** Task **
Replace "vernier caliper" with "micrometer" in the stretch of the listing from the line containing "My screen reader cannot interpret this photo. There is a vernier" through the line containing "Reading: 20.6mm", and change nothing else. Return only those lines.

** Records to use **
>>

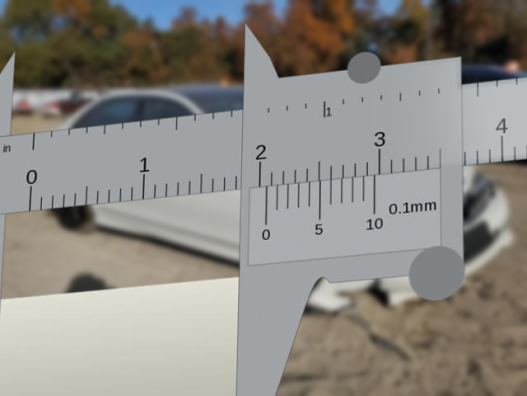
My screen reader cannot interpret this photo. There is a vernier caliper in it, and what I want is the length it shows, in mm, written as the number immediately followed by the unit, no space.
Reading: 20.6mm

<<
>>

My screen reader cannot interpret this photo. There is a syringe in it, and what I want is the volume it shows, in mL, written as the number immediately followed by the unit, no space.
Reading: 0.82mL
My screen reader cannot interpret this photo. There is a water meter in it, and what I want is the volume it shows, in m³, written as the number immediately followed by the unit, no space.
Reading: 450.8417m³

<<

** Solution for this problem **
My screen reader cannot interpret this photo. There is a micrometer in it, and what I want is the length it shows, in mm, written as the number immediately followed by the unit, no space.
Reading: 20.6mm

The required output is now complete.